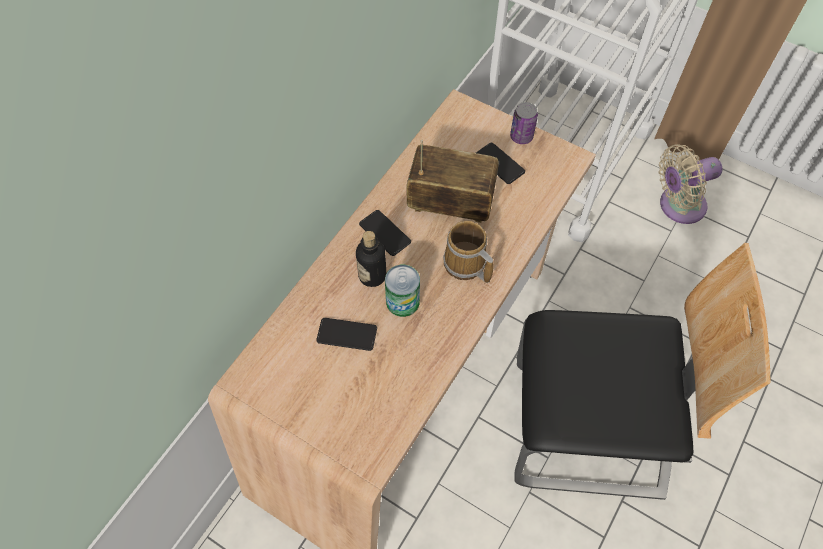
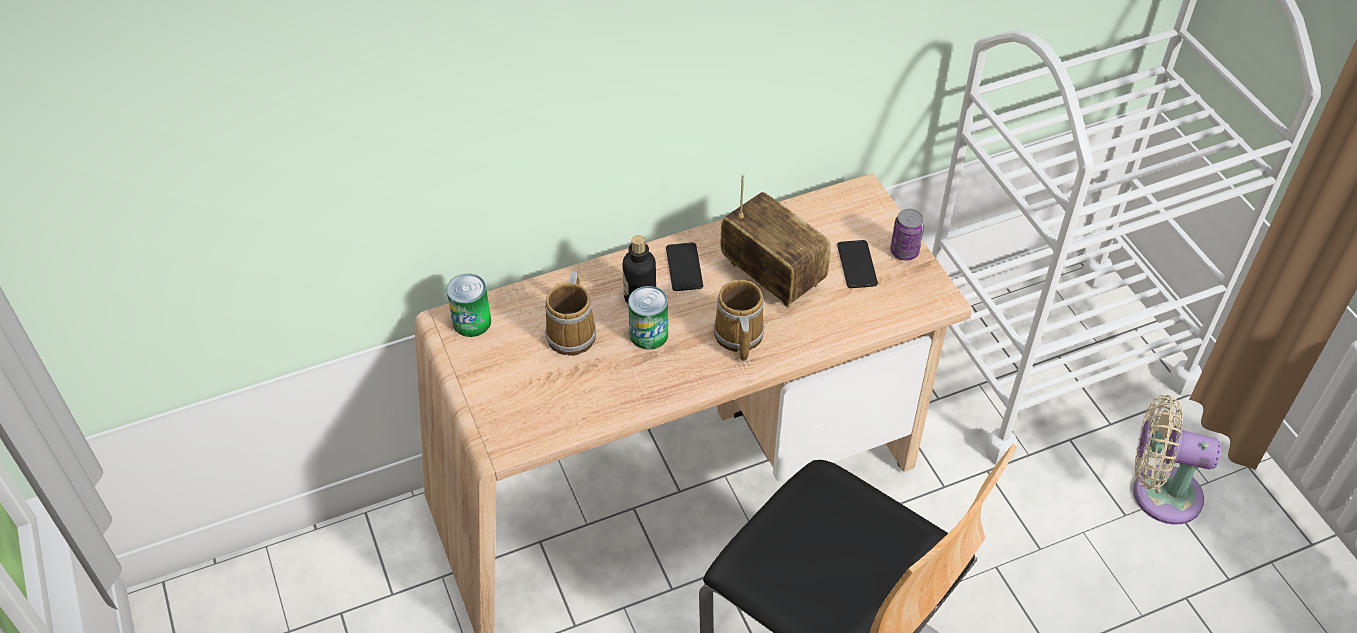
camera: 35 degrees right, 10 degrees down
phone [317,318,377,351] -> mug [545,271,597,356]
none -> can [446,274,491,337]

Your goal
Only the lines from the one bearing "phone [317,318,377,351] ->" to the end of the material belong in the answer; set them down verbatim.

Solution for this task
phone [317,318,377,351] -> mug [545,271,597,356]
none -> can [446,274,491,337]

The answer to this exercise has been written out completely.